(Per-instance keypoint data)
══════════

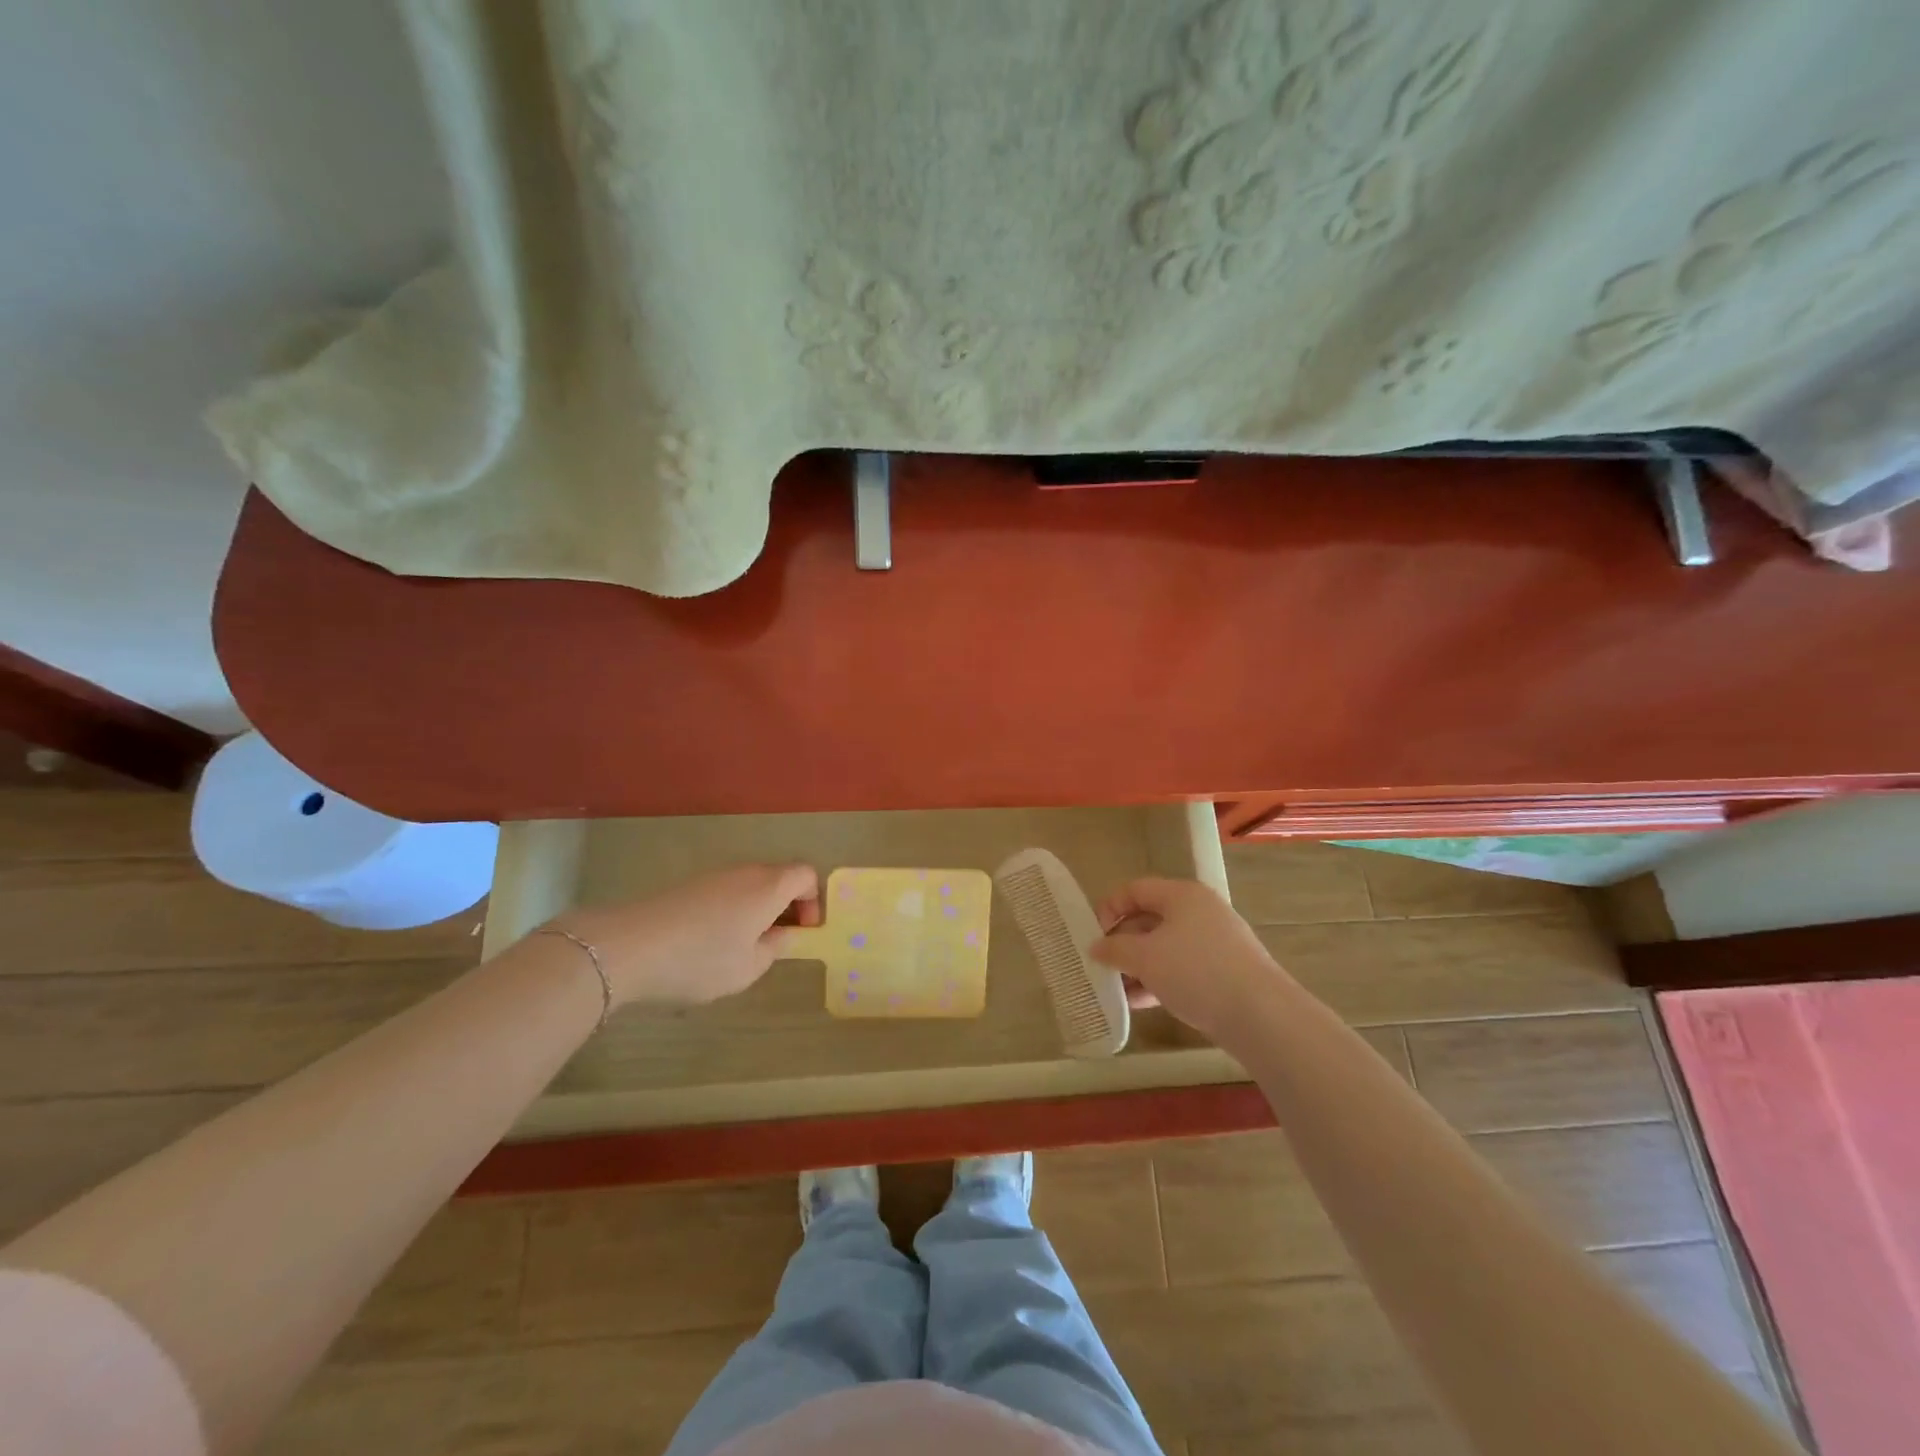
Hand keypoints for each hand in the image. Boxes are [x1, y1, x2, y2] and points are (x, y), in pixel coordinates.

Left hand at [548, 863, 819, 1006]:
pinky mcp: (690, 885)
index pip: (806, 875)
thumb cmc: (700, 960)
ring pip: (751, 884)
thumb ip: (774, 948)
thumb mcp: (748, 968)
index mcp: (769, 887)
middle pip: (779, 877)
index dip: (813, 901)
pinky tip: (712, 942)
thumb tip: (781, 934)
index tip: (803, 931)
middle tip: (777, 941)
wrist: (629, 947)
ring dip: (758, 908)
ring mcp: (715, 875)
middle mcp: (746, 872)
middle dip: (787, 906)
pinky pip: (727, 891)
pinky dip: (733, 909)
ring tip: (743, 946)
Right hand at [1090, 877, 1285, 1043]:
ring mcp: (1215, 943)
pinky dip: (1159, 981)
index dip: (1109, 908)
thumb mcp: (1145, 957)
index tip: (1093, 935)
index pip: (1135, 889)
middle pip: (1150, 918)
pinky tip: (1140, 1003)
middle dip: (1122, 943)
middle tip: (1102, 965)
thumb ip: (1115, 949)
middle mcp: (1200, 912)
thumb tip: (1096, 947)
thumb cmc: (1196, 972)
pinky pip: (1182, 969)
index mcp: (1182, 895)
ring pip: (1165, 948)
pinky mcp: (1224, 972)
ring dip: (1138, 966)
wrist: (1261, 1015)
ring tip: (1116, 989)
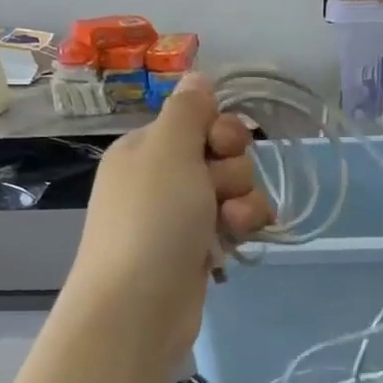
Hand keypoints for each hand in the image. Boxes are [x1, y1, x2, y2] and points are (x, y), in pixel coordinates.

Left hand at [65, 73, 272, 365]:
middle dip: (234, 172)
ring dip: (244, 203)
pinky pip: (233, 224)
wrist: (138, 307)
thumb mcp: (168, 150)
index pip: (200, 120)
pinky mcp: (198, 250)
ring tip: (231, 226)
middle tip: (218, 193)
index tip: (221, 147)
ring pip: (234, 192)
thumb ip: (188, 110)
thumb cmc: (152, 221)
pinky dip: (241, 229)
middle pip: (223, 156)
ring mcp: (181, 217)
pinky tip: (239, 242)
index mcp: (147, 148)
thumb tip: (196, 75)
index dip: (221, 131)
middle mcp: (163, 178)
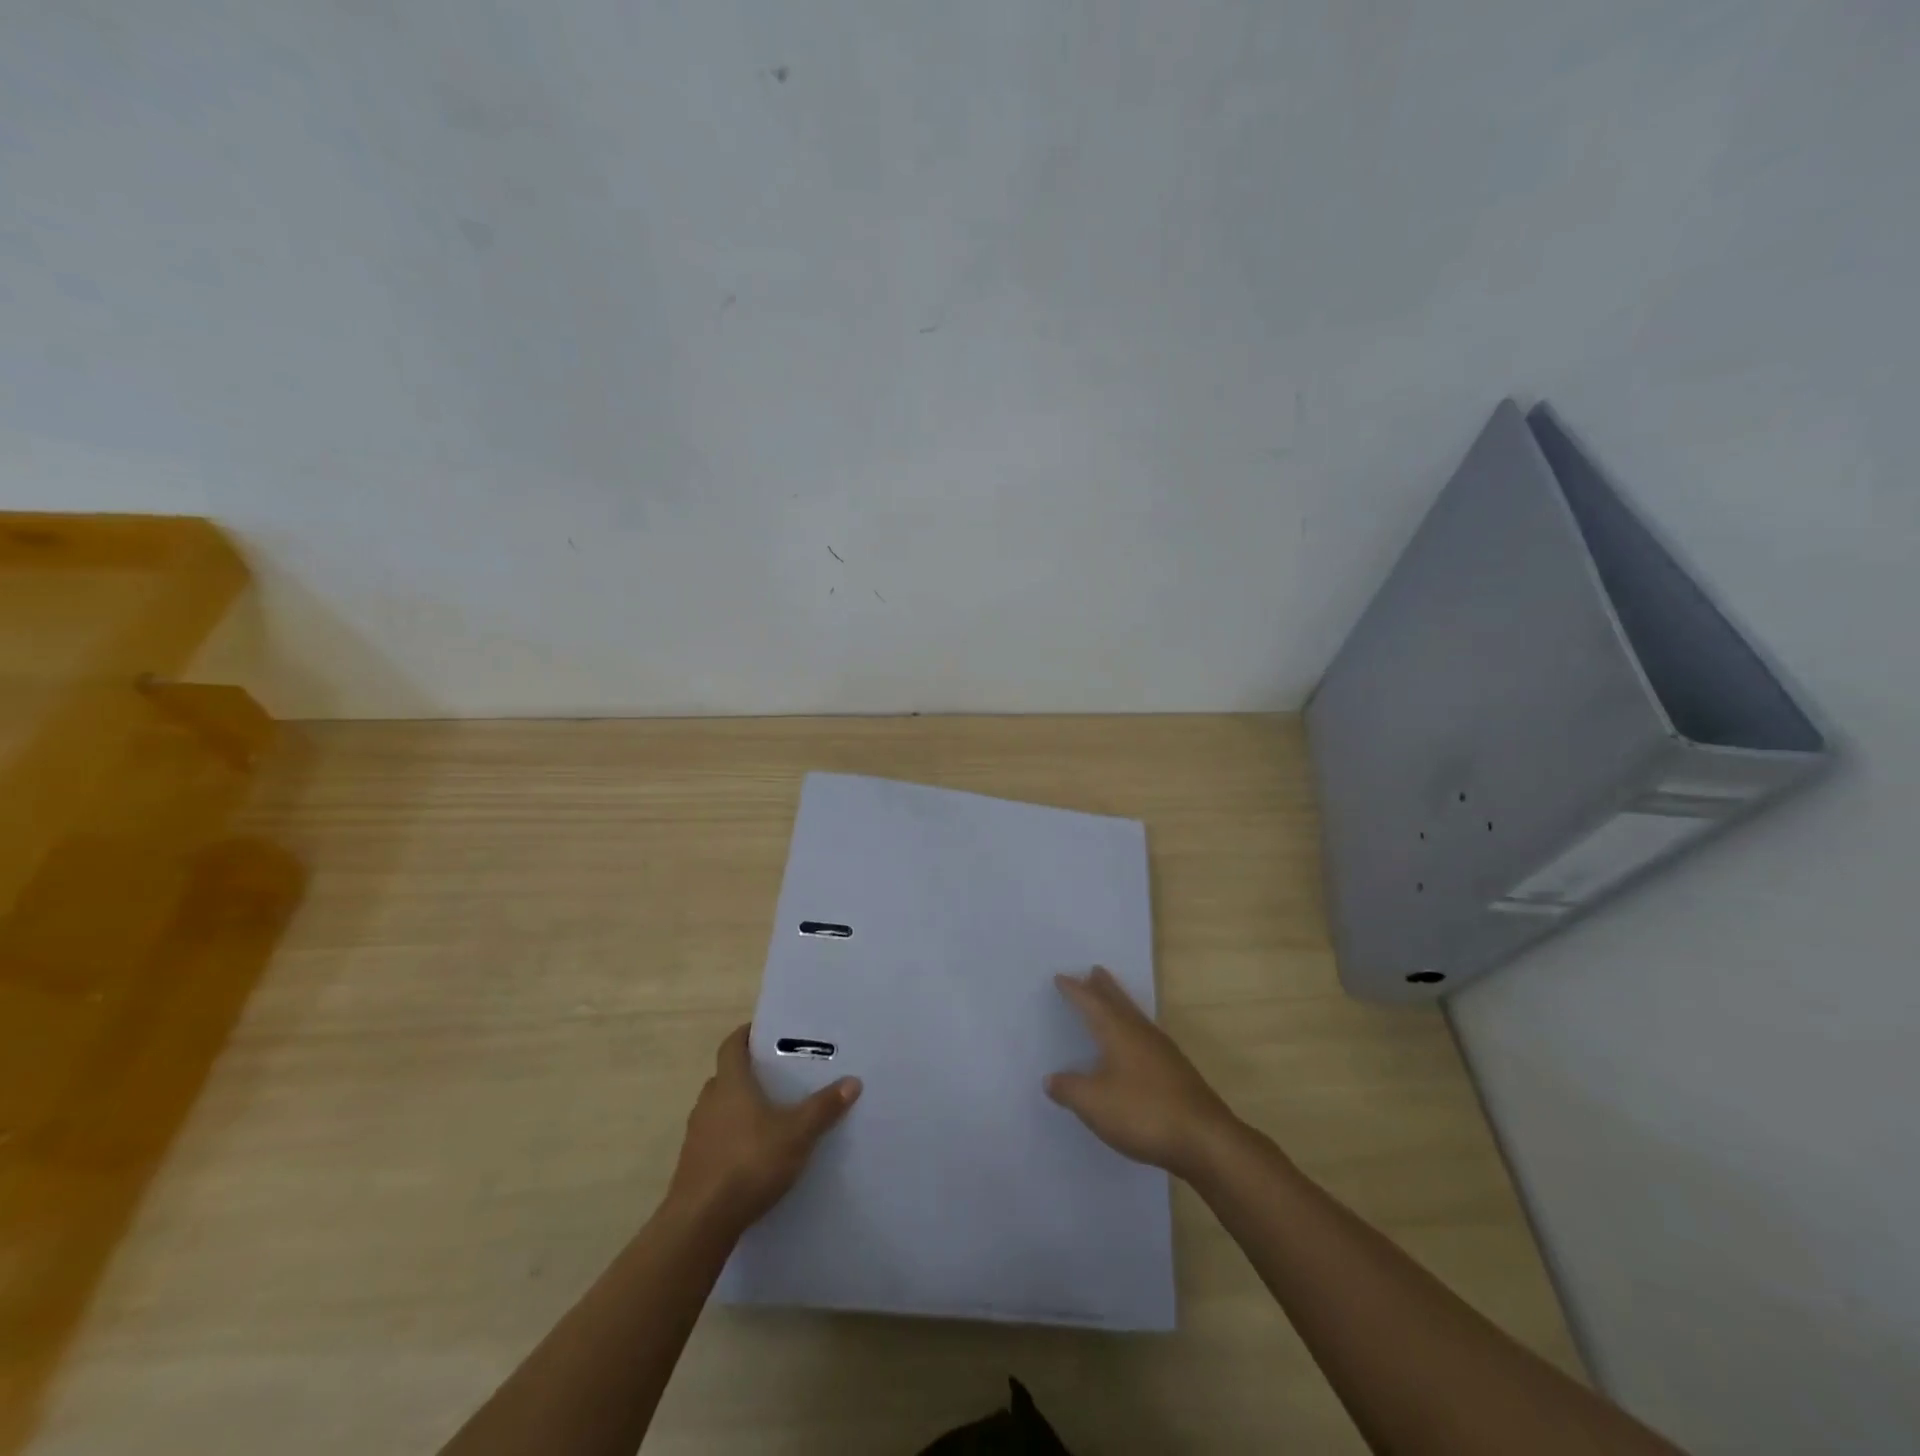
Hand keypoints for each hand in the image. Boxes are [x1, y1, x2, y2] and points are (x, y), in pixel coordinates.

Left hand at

══════════

▶ _Task details_: Each record should appear again exactly as it stands, with no picture included.

▶ _Solution for this exercise_:
Hand keypoints for each hand in the image. Boxes are [x1, y1, x2, y2] and points are (x, y), in pixel coordinates.

Left hand at [548, 863, 819, 1006]:
pinky mcp: (690, 885)
index pip: (806, 875)
thumb cmc: (700, 960)
ring pip: (751, 884)
thumb ip: (774, 948)
thumb mcp: (748, 968)
index mcp: (769, 887)
middle pip: (779, 877)
index dip: (813, 901)
pinky tip: (712, 942)
thumb tip: (781, 934)
index tip: (803, 931)
middle tip: (777, 941)
wrist: (629, 947)
ring dip: (758, 908)
ring mcp: (715, 875)
middle mcp: (746, 872)
middle dip: (787, 906)
pinky pip: (727, 891)
pinky dip: (733, 909)
ring tip: (743, 946)
Right hand at [1090, 877, 1285, 1043]:
ring mcp: (1215, 943)
pinky dip: (1159, 981)
index dip: (1109, 908)
thumb mcp: (1145, 957)
index tip: (1093, 935)
index pip: (1135, 889)
middle pip: (1150, 918)
pinky tip: (1140, 1003)
middle dip: (1122, 943)
middle tip: (1102, 965)
thumb ip: (1115, 949)
middle mcp: (1200, 912)
thumb tip: (1096, 947)
thumb cmc: (1196, 972)
pinky pip: (1182, 969)
index mcp: (1182, 895)
ring pip: (1165, 948)
pinky mcp: (1224, 972)
ring dip: (1138, 966)
wrist: (1261, 1015)
ring tip: (1116, 989)
Hand keypoints for each hand in the image. Boxes are [x1, y1, x2, y2] and points are (x, y), in pixel coordinates.

Left hand at [65, 73, 272, 365]:
middle dip: (234, 172)
ring dip: (244, 203)
pinky pip: (233, 224)
wrist: (138, 307)
thumb mcp: (168, 150)
index pip: (200, 120)
pinky mcp: (198, 250)
ring tip: (231, 226)
middle tip: (218, 193)
index tip: (221, 147)
ring pip: (234, 192)
thumb ip: (188, 110)
thumb cmc: (152, 221)
pinky dip: (241, 229)
middle pip: (223, 156)
ring mcp: (181, 217)
pinky tip: (239, 242)
index mcp: (147, 148)
thumb tip: (196, 75)
index dip: (221, 131)
middle mcp: (163, 178)
Hand keypoints for each hand in the image. Boxes are [x1, y1, x2, y2] and points are (x, y), in pixel coordinates.

Left hand at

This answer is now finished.